Анаксагоровские метафоры не преследовали изобразительных целей, представлять гомеомерию зрительно — такой же запрещенный полемический прием, как всякое передергивание смысла. Лукреций здесь по существу не более прав, чем Саша Черный, потешавшийся над метафорами «Песни песней» и предлагавший некритическому читателю представить зрительно смелые выражения царя Соломона. Но Лукреций прав профессионально: необщеупотребительные смыслы позволительны только на основании определения, вне области узкопрофессиональной конвенции термины, нагруженные непонятными для непосвященного смыслами, становятся легкой добычей для всякого рода профанаций и не справляются с главной для Лукреция — и для Платона чрезвычайно важной — задачей философии — просвещением человеческого разума, построением картины мира на рациональной, а не мифологической основе. Этой же цели посвящал свои усилия и Анаксагор, но для него вся тяжесть смыслового ударения ложилась на рациональность картины, пренебрежение картинностью рациональных построений самому Анаксагору обошлось достаточно дорого, да и во все позднейшие времена становилось для философии скорее слабым, чем сильным, местом. Жизнеподобная картинность мифологических басней Гомера — вот та геркулесова палица, отнять которую у мощного соперника философии вознамерился Платон.

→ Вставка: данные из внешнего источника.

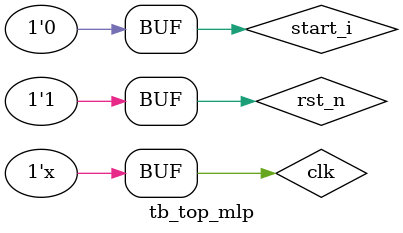
<source format=v>
`timescale 1ns / 1ps

module tb_top_mlp();
     reg                             clk;
     reg                             rst_n;
     reg                             start_i;
     
     wire                            done_intr_o;
     wire                            done_led_o;
     wire                            y_buf_en;
     wire                            y_buf_wr_en;
     wire [$clog2(400)-1:0]       y_buf_addr;
     wire [31:0]     y_buf_data;
            
     initial begin
     clk <= 0;
     rst_n <= 0;
     start_i <= 0;
     end
     
     initial begin
     # 10 rst_n <= 1;
     # 20 start_i <= 1;
     # 20 start_i <= 0;
     end
     
     always @ (*) begin
     #5 clk <= ~clk;
     end
     
     
     
    top_mlp dut(
    .clk           (clk),          
    .rst_n         (rst_n),        
    .start_i       (start_i),      
    .done_intr_o   (done_intr_o),  
    .done_led_o    (done_led_o),   
    .y_buf_en      (y_buf_en),     
    .y_buf_wr_en   (y_buf_wr_en),  
    .y_buf_addr    (y_buf_addr),   
    .y_buf_data    (y_buf_data)   
);
endmodule

</source>
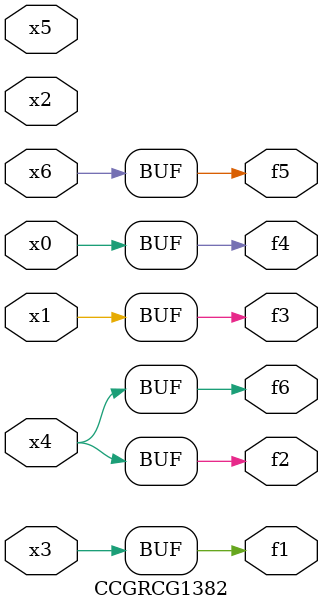
<source format=v>
module CCGRCG1382(
	input x0, x1, x2, x3, x4, x5, x6,
	output f1, f2, f3, f4, f5, f6
);
	assign f1 = x3;
	assign f2 = x4;
	assign f3 = x1;
	assign f4 = x0;
	assign f5 = x6;
	assign f6 = x4;
endmodule

</source>
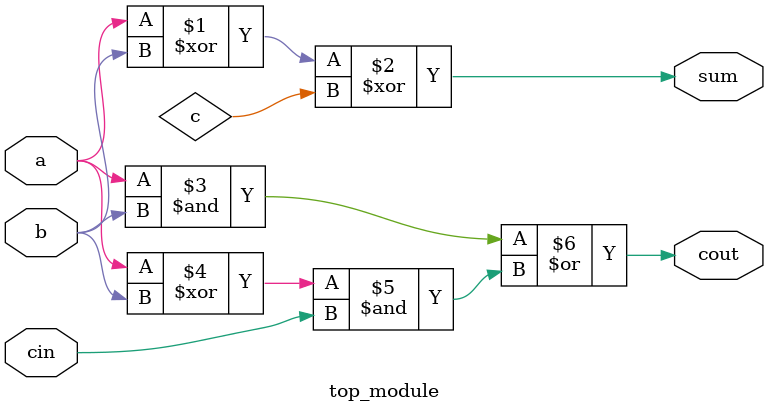
<source format=v>
module top_module(
    input a,
    input b,
    input cin,
    output cout,
    output sum);
    assign sum = (a ^ b ^ c);
    assign cout = (a & b)|((a ^ b) & cin);   // this can also be written as assign cout = (a & b)|(b & cin)|(cin & a)
endmodule

</source>
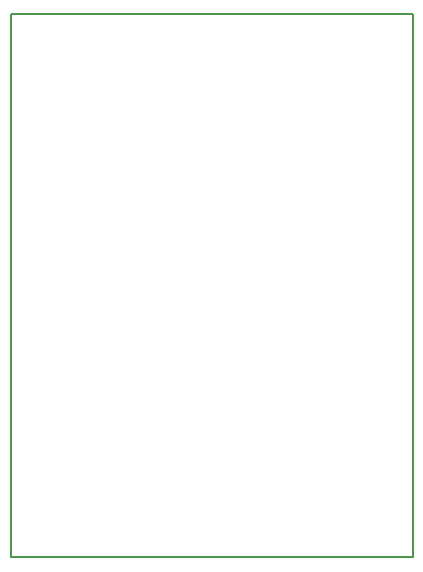
<source format=gbr>
G04 #@! TF.FileFunction,Profile,NP*
%FSLAX46Y46*%
G04 Gerber Fmt 4.6, Leading zero omitted, Abs format (unit mm)*
G04 Created by KiCad (PCBNEW 4.0.5) date Wednesday, 05 April 2017 'AMt' 09:54:50*
%MOMM*%
%LPD*%
G01*
G04 APERTURE LIST*
%ADD10C,0.100000*%
%ADD11C,0.150000*%
G04 APERTURE END LIST*
D10*
D11*
X115000000Y-155000000D02*
X149000000Y-155000000D01*
X115000000Y-109000000D02*
X115000000Y-155000000D01*
X149000000Y-109000000D02*
X115000000Y-109000000D01*
X149000000Y-155000000D02*
X149000000Y-109000000D01*
M02*

</source>
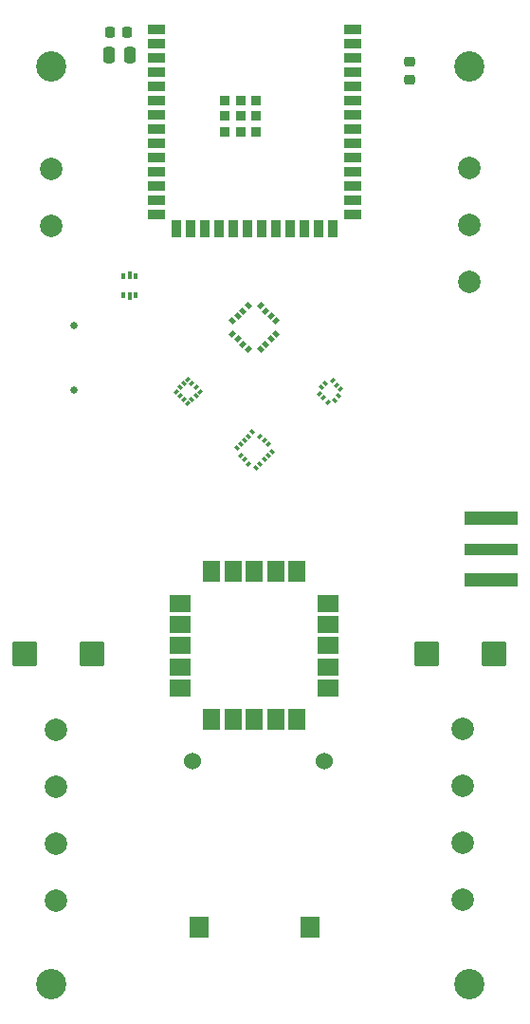
<source format=gbr>
%TF.GenerationSoftware,KiCad,Pcbnew,7.0.1*%
%TF.CreationDate,2024-01-06T20:51:44-05:00*%
%TF.ProjectId,Io-v2-Board,496f2d76-322d-4426-9f61-72642e6b6963,rev?*%
%TF.SameCoordinates,Original*%
%TF.FileFunction,Soldermask,Top*%
%TF.FilePolarity,Negative*%
%FSLAX46Y46*%
G04 Gerber Fmt 4.6, Leading zero omitted, Abs format (unit mm)*
G04 Created by KiCad (PCBNEW 7.0.1) date 2024-01-06 20:51:44*
%MOMM*%
%LPD*%
G01*
G04 APERTURE LIST*
G04 Aperture macros list*
%AMRoundRect*
0 Rectangle with rounded corners*
0 $1 Rounding radius*
0 $2 $3 $4 $5 $6 $7 $8 $9 X,Y pos of 4 corners*
0 Add a 4 corners polygon primitive as box body*
4,1,4,$2,$3,$4,$5,$6,$7,$8,$9,$2,$3,0*
0 Add four circle primitives for the rounded corners*
1,1,$1+$1,$2,$3*
1,1,$1+$1,$4,$5*
1,1,$1+$1,$6,$7*
1,1,$1+$1,$8,$9*
0 Add four rect primitives between the rounded corners*
20,1,$1+$1,$2,$3,$4,$5,0*
20,1,$1+$1,$4,$5,$6,$7,0*
20,1,$1+$1,$6,$7,$8,$9,0*
20,1,$1+$1,$8,$9,$2,$3,0*%
%AMRotRect*
0 Rectangle, with rotation*
0 The origin of the aperture is its center*
0 $1 length*
0 $2 width*
0 $3 Rotation angle, in degrees counterclockwise*
0 Add horizontal line*
21,1,$1,$2,0,0,$3*%
G04 Aperture macros list end*
%ADD10RoundRect,0.225000X0.225000X0.250000X-0.225000X0.250000X-0.225000X-0.250000X0.225000X-0.250000X0*%
%ADD11RoundRect,0.250000X0.250000X0.475000X-0.250000X0.475000X-0.250000X-0.475000X0.250000X-0.475000X0*%
%ADD12C,0.650000*%
%ADD13RoundRect,0.102000X-0.750000X0.850000X-0.750000X-0.850000X0.750000X-0.850000X0.750000X0.850000X0*%
%ADD14RoundRect,0.102000X-1.000000X-1.000000X1.000000X-1.000000X1.000000X1.000000X-1.000000X1.000000X0*%
%ADD15C,2.000000*%
%ADD16R,0.375000X0.500000*%
%ADD17R,0.300000X0.650000*%
%ADD18C,2.700000*%
%ADD19RoundRect,0.000001X-0.750000X-0.900000X0.750000X-0.900000X0.750000X0.900000X-0.750000X0.900000X0*%
%ADD20RoundRect,0.000001X-0.900000X-0.750000X0.900000X-0.750000X0.900000X0.750000X-0.900000X0.750000X0*%
%ADD21RoundRect,0.102000X1.000000X1.000000X-1.000000X1.000000X-1.000000X-1.000000X1.000000X-1.000000X0*%
%ADD22RotRect,0.406400X0.508000X45.000000*%
%ADD23RotRect,0.406400X0.508000X315.000000*%
%ADD24RotRect,0.376682X0.351536X225.000000*%
%ADD25RotRect,0.376682X0.351536X315.000000*%
%ADD26RoundRect,0.218750X0.256250X-0.218750X0.256250X0.218750X-0.256250X0.218750X-0.256250X-0.218750X0*%
%ADD27RotRect,0.355600X0.457200X45.000000*%
%ADD28RotRect,0.355600X0.457200X315.000000*%
%ADD29R,1.498600X0.889000*%
%ADD30R,0.889000X1.498600*%
%ADD31R,0.889000X0.889000*%
%ADD32RotRect,0.351536X0.376682X45.000000*%
%ADD33RotRect,0.351536X0.376682X315.000000*%
%ADD34C,1.524000*%
%ADD35RoundRect,0.102000X2.280000X-0.500000X2.280000X0.500000X-2.280000X0.500000X-2.280000X-0.500000X0*%
%ADD36RoundRect,0.102000X2.280000X-0.425000X2.280000X0.425000X-2.280000X0.425000X-2.280000X-0.425000X0*%
G04 APERTURE END LIST*
D10*
%TO.C,C19*%
X105042000Y-36703000D03*
X103492000Y-36703000D03*
%TD*%
D11*
%TO.C,C13*%
X105344000Y-38735000D03*
X103444000Y-38735000D03*
%TD*%
D12*
%TO.C,J2*%
X100327000Y-68645000D03*
X100327000Y-62865000D03*
%TD*%
D13*
%TO.C,LS1*%
X111509000Y-116586000D03*
X121409000Y-116586000D03*
%TD*%
D14*
%TO.C,S1*%
X131795000Y-92202000D03*
X137795000Y-92202000D03*
%TD*%
D15*
%TO.C,J1*%
X135636000Y-58955000D03*
X135636000Y-53875000D03*
X135636000Y-48795000D03*
%TD*%
D16*
%TO.C,U5*%
X104745500Y-60159000D03*
D17*
X105283000Y-60234000D03*
D16*
X105820500Y-60159000D03*
X105820500Y-58459000D03*
D17*
X105283000Y-58384000D03*
D16*
X104745500Y-58459000D03*
%TD*%
D15*
%TO.C,J4*%
X98683000Y-98933000D03*
X98683000Y-104013000D03*
X98683000Y-109093000D03*
X98683000Y-114173000D03*
%TD*%
D18*
%TO.C,H3*%
X135636000Y-121666000D03*
%TD*%
D19*
%TO.C,U9*%
X112605000Y-84844000D03*
X114505000Y-84844000D03*
X116405000Y-84844000D03*
X118305000Y-84844000D03*
X120205000Y-84844000D03*
D20*
X123005000Y-87644000D03*
X123005000Y-89544000D03*
X123005000Y-91444000D03*
X123005000Y-93344000D03*
X123005000Y-95244000D03*
D19*
X120205000Y-98044000D03*
X118305000Y-98044000D03*
X116405000Y-98044000D03*
X114505000Y-98044000D03*
X112605000Y-98044000D03*
D20*
X109805000Y-95244000D03*
X109805000Y-93344000D03*
X109805000Y-91444000D03*
X109805000Y-89544000D03*
X109805000Y-87644000D03*
%TD*%
D21*
%TO.C,S2*%
X101933000Y-92202000D03*
X95933000Y-92202000D03*
%TD*%
D22*
%TO.C,U4*%
X115855193Y-61106336D03*
X115395575Y-61565954D03*
X114935954Y-62025575D03*
X114476336Y-62485193D03*
D23*
X114476336Y-63620807D03*
X114935954Y-64080425D03*
X115395575Y-64540046D03*
X115855193Y-64999664D03*
D22*
X116990807Y-64999664D03*
X117450425Y-64540046D03*
X117910046Y-64080425D03*
X118369664Y-63620807D03*
D23*
X118369664Y-62485193D03*
X117910046Y-62025575D03*
X117450425Y-61565954D03*
X116990807Y-61106336D03*
%TD*%
D18*
%TO.C,H2*%
X135636000Y-39751000D03*
%TD*%
D24*
%TO.C,U7*%
X111550662Y-68768000D03*
X111197107Y-68414446D03*
X110843554Y-68060893D03*
X110490000Y-67707338D03*
D25*
X110136446Y-68060893D03*
X109782893Y-68414446D03*
D24*
X109429338Y-68768000D03*
X109782893Y-69121554D03*
X110136446Y-69475107D03*
X110490000Y-69828662D03*
D25*
X110843554Y-69475107D03*
X111197107Y-69121554D03*
%TD*%
D15*
%TO.C,J3*%
X98302000Y-48895000D03*
X98302000Y-53975000D03*
%TD*%
D26*
%TO.C,D2*%
X130302000Y-40919500D03*
X130302000Y-39344500D03*
%TD*%
D15*
%TO.C,J5*%
X135001000Y-114073000D03*
X135001000Y-108993000D03*
X135001000Y-103913000D03*
X135001000Y-98833000D03*
%TD*%
D18*
%TO.C,H4*%
X98298000Y-121666000D03*
%TD*%
D27*
%TO.C,U2*%
X116255454Y-72392884D03*
X115901811Y-72746526D03*
X115548169Y-73100169D03*
X115194526Y-73453811D03*
X114840884Y-73807454D03*
D28*
X115194526Y-74496189D03*
X115548169Y-74849831D03*
X115901811Y-75203474D03*
D27*
X116590546Y-75557116D03*
X116944189Y-75203474D03*
X117297831Y-74849831D03*
X117651474Y-74496189D03*
X118005116Y-74142546D03*
D28*
X117651474Y-73453811D03*
X117297831Y-73100169D03*
X116944189Y-72746526D03*
%TD*%
D29*
%TO.C,U1*%
X107673000Y-36449000D03*
X107673000Y-37719000D03*
X107673000Y-38989000D03*
X107673000Y-40259000D03*
X107673000Y-41529000D03*
X107673000Y-42799000D03*
X107673000Y-44069000D03*
X107673000Y-45339000D03*
X107673000Y-46609000D03*
X107673000Y-47879000D03*
X107673000Y-49149000D03*
X107673000Y-50419000D03*
X107673000Y-51689000D03*
X107673000Y-52959000D03*
D30*
X109438000Y-54209000D03*
X110708000Y-54209000D03*
X111978000Y-54209000D03*
X113248000Y-54209000D03*
X114518000Y-54209000D03*
X115788000Y-54209000D03*
X117058000Y-54209000D03*
X118328000Y-54209000D03*
X119598000Y-54209000D03*
X120868000Y-54209000D03*
X122138000Y-54209000D03*
X123408000Y-54209000D03*
D29*
X125173000Y-52959000D03*
X125173000Y-51689000D03*
X125173000Y-50419000D03*
X125173000Y-49149000D03*
X125173000Y-47879000D03*
X125173000Y-46609000D03*
X125173000Y-45339000D03*
X125173000Y-44069000D03*
X125173000Y-42799000D03*
X125173000Y-41529000D03*
X125173000Y-40259000D03*
X125173000Y-38989000D03*
X125173000Y-37719000D03*
X125173000Y-36449000D03*
D31*
X115173000Y-44169000D03*
X115173000Y-42769000D03*
X113773000Y-42769000D03*
X113773000Y-44169000D03*
X113773000Y-45569000D03*
X115173000Y-45569000D03*
X116573000Y-45569000D03*
X116573000Y-44169000D03*
X116573000Y-42769000D03*
%TD*%
D18*
%TO.C,H1*%
X98298000Y-39751000D03*
%TD*%
D32*
%TO.C,U6*%
X122781504Y-68005951D03*
X122427951Y-68359504D03*
D33*
X122251175Y-68999720D03*
X122604728Y-69353272D03*
X122958280Y-69706825D03*
D32*
X123598496Y-69530049D03*
X123952049Y-69176496D03*
D33*
X124128825Y-68536280D03*
X123775272Y-68182728D03*
X123421720Y-67829175D03*
%TD*%
D34*
%TO.C,C2*%
X110871000Y-101732000D03*
X122671000Y-101732000D03*
%TD*%
D35*
%TO.C,J7*%
X137527500Y-80058000D03*
X137527500Y-85598000D03*
D36*
X137527500Y-82828000D03*
%TD*%
M02*

</source>
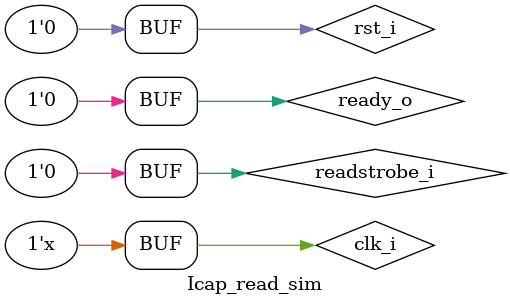
<source format=sv>
`timescale 1ns / 1ps


module Icap_read_sim(

    );
     logic clk_i=1'b1;
     logic rst_i=1'b1;
     logic readstrobe_i=1'b0;
     //wire [22:0] icap_addr_i;
     //reg [31:0] data_o;
     reg ready_o=1'b0;
     //reg data_valid_o;
    icap#()
    icap_uut(
       .clk_i(clk_i),
       .rst_i(rst_i),
       .readstrobe_i(readstrobe_i),
       //.icap_addr_i(icap_addr_i),
       //.data_o(data_o),
       .ready_o(ready_o)
       //.data_valid_o(data_valid_o)
    );
    always #10 clk_i = ~clk_i;
    /*always 
    begin
        #10 clk_i = ~clk_i;
        if (ready_o==readstrobe_i)
        begin
        readstrobe_i<=1;
        end
        else
        begin 
         readstrobe_i<=0;
        end
    end*/
    
    initial begin
            #50
            rst_i<=0;
            //readstrobe_i<=1;
            readstrobe_i<=1;
            #40
            readstrobe_i<=0;
    end 
endmodule


</source>
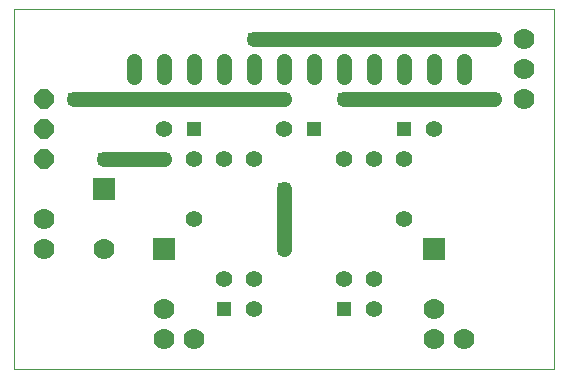
<source format=gtl>
G75*
%MOIN*%
%OFA0B0*%
%FSLAX25Y25*%
%IPPOS*%
%LPD*%
%AMOC8*
5,1,8,0,0,1.08239X$1,22.5*
%
%ADD10C,0.00000*%
%ADD11C,0.05543*%
%ADD12R,0.04756X0.04756*%
%ADD13R,0.07500X0.07500*%
%ADD14C,0.07000*%
%ADD15C,0.05150*%
%ADD16OC8,0.06496*%
%ADD17R,0.03962X0.03962*%
%ADD18C,0.05000*%
D10*
X0015760Y0029589D02*
X0015760Y0149589D01*
X0195760Y0149589D01*
X0195760Y0029589D01*
X0015760Y0029589D01*
D11*
X0075760Y0079589D03*
X0075760Y0099589D03*
X0085760Y0099589D03*
X0095760Y0099589D03*
X0105760Y0109589D03*
X0125760Y0099589D03*
X0135760Y0099589D03*
X0145760Y0099589D03*
X0155760Y0109589D03*
X0145760Y0079589D03*
X0135760Y0059589D03*
X0125760Y0059589D03*
X0135760Y0049589D03*
X0095760Y0049589D03*
X0095760Y0059589D03*
X0085760Y0059589D03*
X0065760Y0109589D03*
D12*
X0075760Y0109589D03*
X0115760Y0109589D03*
X0145760Y0109589D03*
X0125760Y0049589D03*
X0085760Y0049589D03*
D13*
X0065760Y0069589D03*
X0045760Y0089589D03*
X0155760Y0069589D03*
D14*
X0155760Y0049589D03*
X0155760Y0039589D03*
X0165760Y0039589D03*
X0075760Y0039589D03*
X0065760Y0039589D03*
X0065760Y0049589D03*
X0045760Y0069589D03*
X0025760Y0069589D03*
X0025760Y0079589D03*
X0185760Y0119589D03*
X0185760Y0129589D03*
X0185760Y0139589D03*
D15*
X0165760Y0132163D02*
X0165760Y0127014D01*
X0155760Y0127014D02*
X0155760Y0132163D01*
X0145760Y0132163D02*
X0145760Y0127014D01*
X0135760Y0127014D02*
X0135760Y0132163D01*
X0125760Y0132163D02*
X0125760Y0127014D01*
X0115760Y0127014D02*
X0115760Y0132163D01*
X0105760Y0132163D02*
X0105760Y0127014D01*
X0095760Y0127014D02*
X0095760Y0132163D01*
X0085760Y0132163D02*
X0085760Y0127014D01*
X0075760Y0127014D02*
X0075760Y0132163D01*
X0065760Y0132163D02*
X0065760Y0127014D01*
X0055760Y0127014D02*
X0055760Y0132163D01*
D16*
X0025760Y0119589D03*
X0025760Y0109589D03*
X0025760Y0099589D03*
D17*
X0045760Y0099589D03*
X0065760Y0099589D03*
X0035760Y0119589D03*
X0095760Y0139589D03*
X0105760Y0119589D03*
X0125760Y0119589D03*
X0105760Y0089589D03*
X0105760Y0069589D03*
X0175760Y0119589D03*
X0175760Y0139589D03*
D18*
X0095760Y0139589D01*
X0105760Y0119589D02*
X0035760Y0119589D01*
X0045760Y0099589D02*
X0065760Y0099589D01*
X0105760Y0089589D02*
X0105760Y0069589D01*
X0125760Y0119589D02*
X0175760Y0119589D01*
M02*

</source>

Абстрактнейшие построения «Государства» и «Тимея» благодаря своей живописной органичности, житейскому правдоподобию были восприняты как новая, после гомеровской, картина мира, причем более правдивая, чем у Гомера. Первые философы в полемике с Гомером заботились прежде всего об истине, Платон впервые сознательно и методически поставил перед философией вопрос о читателе, о том самом узнике темной пещеры, для которого «вещи сами по себе» — слепящее глаза зрелище, а созерцание «отражений», или «подобий», — единственно верный и доступный путь привыкания глаза к свету истины.
«Эйкон» стал для Платона неисчерпаемым источником мудрости и убедительности. Гомеровское правдоподобие в описании и диалектическая изощренность в толковании изображаемого позволили Платону соединить верность жизни и знание истины, сравняться с гомеровским эпосом, вступить с ним в многовековое состязание и постепенно, исподволь одержать над ним незаметную, но необратимую победу. Давняя, роковая, неистребимая любовь Платона к Гомеру стала залогом этой победы и сослужила философу добрую службу. Логос эйкона может быть очень развитым, аналогия — очень глубокой, но острота мысли при этом требует выразительности изображения, жизненно правдоподобного, как у Гомера. «Государство», где толкуется о вреде подражательной поэзии, само стало в очень большой мере произведением этой подражательной поэзии, причем если в «Государстве» подражание перемежается повествованием, то в «Тимее» они полностью совпадают. Все повествование «Тимея» есть один большой «эйкон», изображение того, что, в свою очередь, есть лишь воспроизведение первообраза, т. е. относится к рождению-становлению, само есть подобие и описано может быть лишь правдоподобным мифом — слово «миф» здесь означает уже не вымысел поэтов, а логос-повесть в отличие от логоса-понятия. В соперничестве с Гомером Платон сделал еще один крайне важный шаг — он достиг отождествления подражания и повествования, двух полюсов поэзии, один из которых обращен к истине, а другой глубоко погружен в несовершенство и ложь. Оказалось, что и подражание может обратиться к истине, если будет полагаться не только на меткий глаз и верную руку, но и на исчисление пропорции, аналогии видимого и умопостигаемого, жизни и бытия. Выше точного изображения становится у Платона
Гомер писал, вернее, пел не от себя, он обращался к Музе — Муза диктовала эпическому поэту историю Троянской войны или скитаний Одиссея. Гомеровский эпос заверял свою истину печатью божественного повествования. Между тем, что поэт знает, и тем, что он возвещает, не было никакого зазора. Не было этого зазора и в трагедии, которая искала своей житейской правды в мифологических ситуациях, известных из Гомера или другого какого эпоса, отождествляя с ними ситуации злободневной обыденной жизни. Трагики состязались перед судом афинян, сталкивались различные версии событий, зритель трагедии в отличие от слушателя эпоса уже не мог с уверенностью сказать: дело было так, а не иначе, — оценивалась не фактическая достоверность версии, а ее психологическая поучительность и художественная убедительность, по и здесь, как и в эпосе, не ставилась под сомнение чистосердечная убежденность поэта в том, что он говорит. Лирика — и хоровая и сольная — по самому определению жанра была коллективной или индивидуальной исповедью, проповедью, отповедью, т. е. словом несомненной откровенности.
Платон впервые поставил литературу в такое положение, когда она говорит не чистосердечную ложь, но неполную, сознательно ограниченную правду. В число древних Муз он ввел философскую Музу, более истинную, чем эпическая, но и более лукавую, чем божество Гомера.